4 What is your attitude to risk?

You may need your invested capital to produce income. Ideally your portfolio

should reflect the most suitable asset allocation that matches your attitude

to risk and the losses your willing to except

5 Can you defer your retirement?

Sometimes deferring state pension or annuity income or indeed by phasing your retirement income can prove to be a very effective strategy, maybe by waiting for markets to improve.

6 Should you buy an annuity?

Annuity rates are low it might be worth waiting for rates to improve.
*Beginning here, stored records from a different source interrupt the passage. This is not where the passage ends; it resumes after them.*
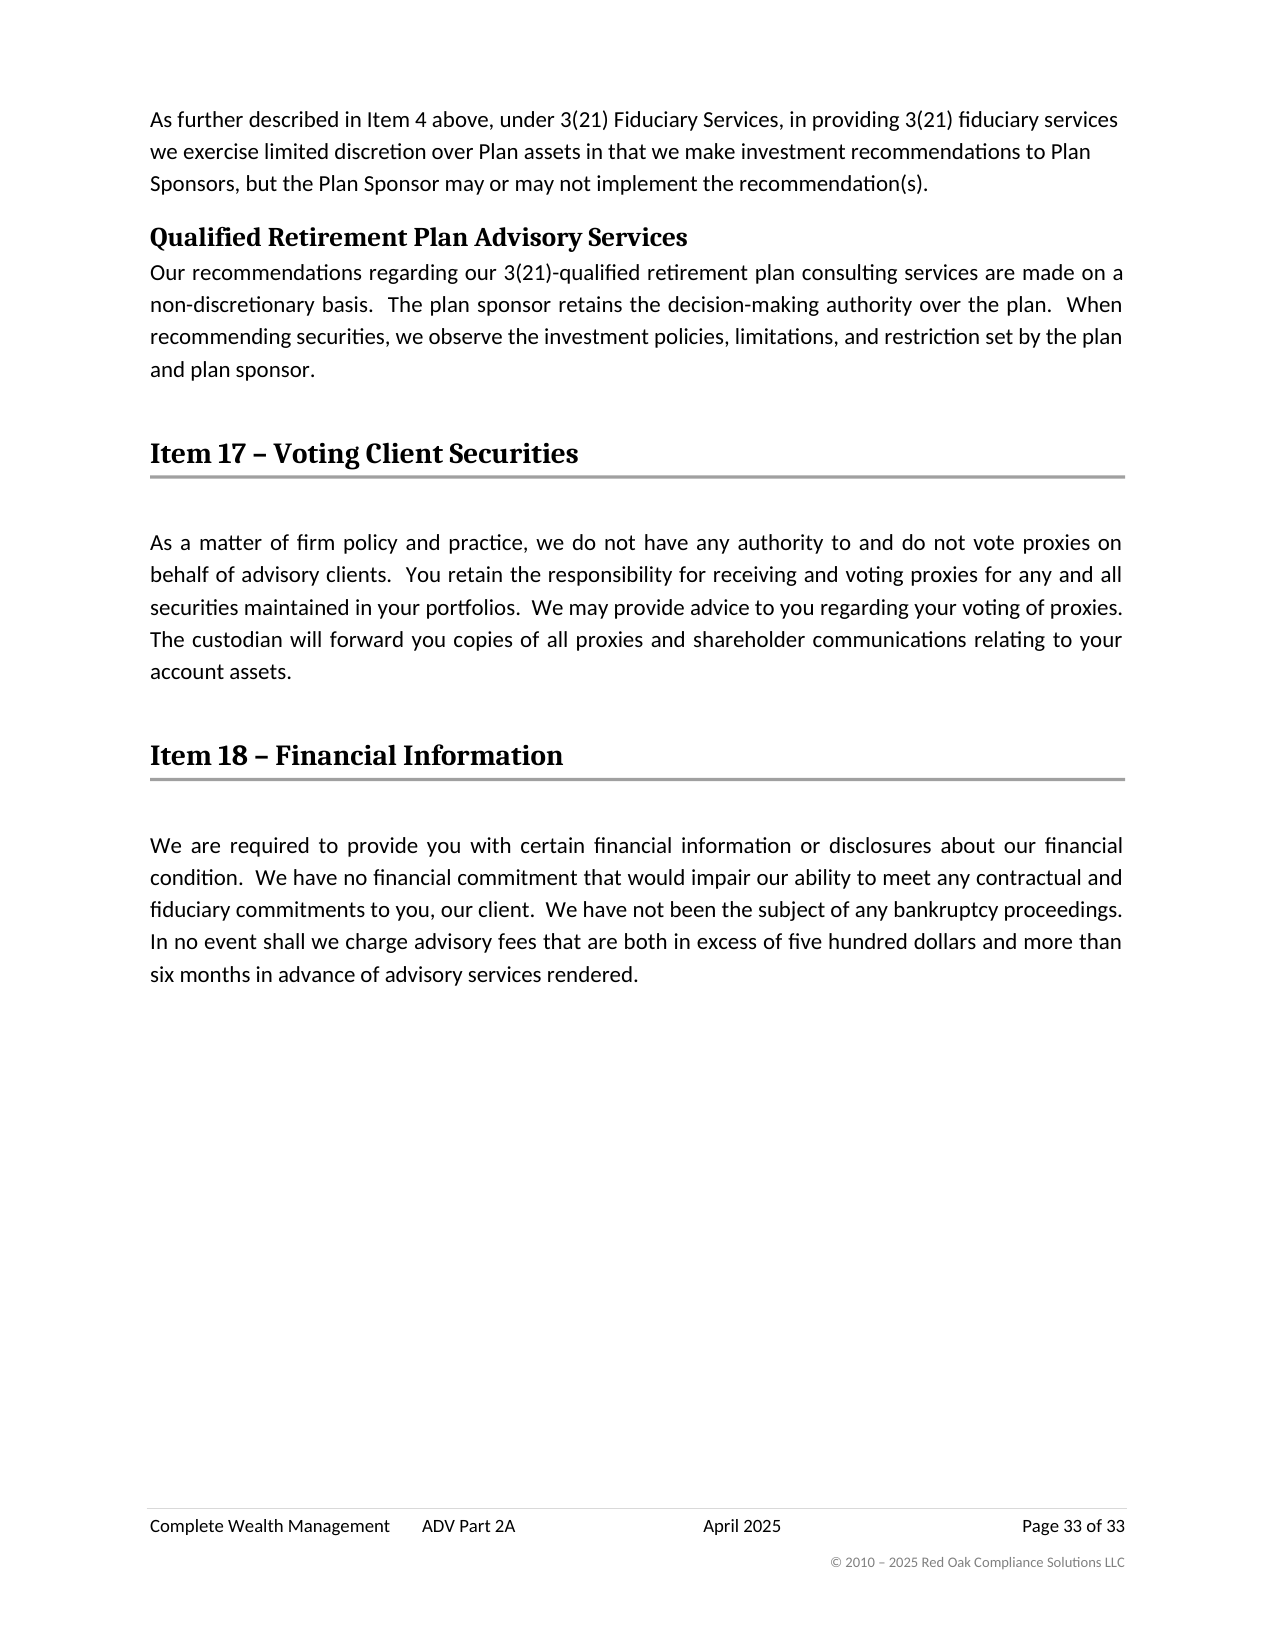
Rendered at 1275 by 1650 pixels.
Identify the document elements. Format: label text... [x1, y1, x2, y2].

subtitle Qualified Retirement Plan Advisory Services [150, 222, 1125, 253]
subtitle Item 18 – Financial Information [150, 739, 1125, 773]
text Our recommendations regarding our 3(21)-qualified retirement plan consulting services are made on a non-discretionary basis. The plan sponsor retains the decision-making authority over the plan. When recommending securities, we observe the investment policies, limitations, and restriction set by the plan and plan sponsor. [150, 258, 1125, 383]
text As further described in Item 4 above, under 3(21) Fiduciary Services, in providing 3(21) fiduciary services we exercise limited discretion over Plan assets in that we make investment recommendations to Plan Sponsors, but the Plan Sponsor may or may not implement the recommendation(s). [150, 105, 1125, 197]
text We are required to provide you with certain financial information or disclosures about our financial condition. We have no financial commitment that would impair our ability to meet any contractual and fiduciary commitments to you, our client. We have not been the subject of any bankruptcy proceedings. In no event shall we charge advisory fees that are both in excess of five hundred dollars and more than six months in advance of advisory services rendered. [150, 831, 1125, 988]
text As a matter of firm policy and practice, we do not have any authority to and do not vote proxies on behalf of advisory clients. You retain the responsibility for receiving and voting proxies for any and all securities maintained in your portfolios. We may provide advice to you regarding your voting of proxies. The custodian will forward you copies of all proxies and shareholder communications relating to your account assets. [150, 528, 1125, 685]
subtitle Item 17 – Voting Client Securities [150, 437, 1125, 470]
But you must beware the risk that yields could fall further.

If you are not in good health then maybe impaired lifetime annuities may just offer the best income.

Perhaps a drawdown or flexi drawdown could offer you better income options or maybe in combination with a lifetime annuity, phased and flexi drawdown.

Fixed term annuities may offer you some the highest income options with a guaranteed maturity at the end of 5 or 10 years with even longer terms available

7 Are your assets in cash?

Moving part of your assets into cash or near cash, before your retirement date can be a smart move.

especially if markets are high or near high and you don't have the time to wait to recover losses if markets fall again.

8 Cut your coat according to your cloth

Maybe if market conditions dictate, you use your tax free lump sum for more practical purposes such as covering living expenses or allowing markets/rates to improve

9 Are you aged 55?

From this age you have various retirement income strategies worth considering. such as low start retirement by reducing your working hours over a periosd of a few years.

Maybe using some of your pension tax free cash for to fund requirements, various drawdown strategies, downsizing property, reducing working hours etc.

10 Make provision for living longer

Improved longevity needs to be considered but income will still need to cover the cost of living longer. You may need to plan to take action sooner rather than later.

One thing is for sure, with so much as stake and so much to consider, its always a wise move to consider using an experienced independent financial adviser (IFA) who will help to make the right decisions for a small fee.

Quite simply – you can't afford to mess your retirement up!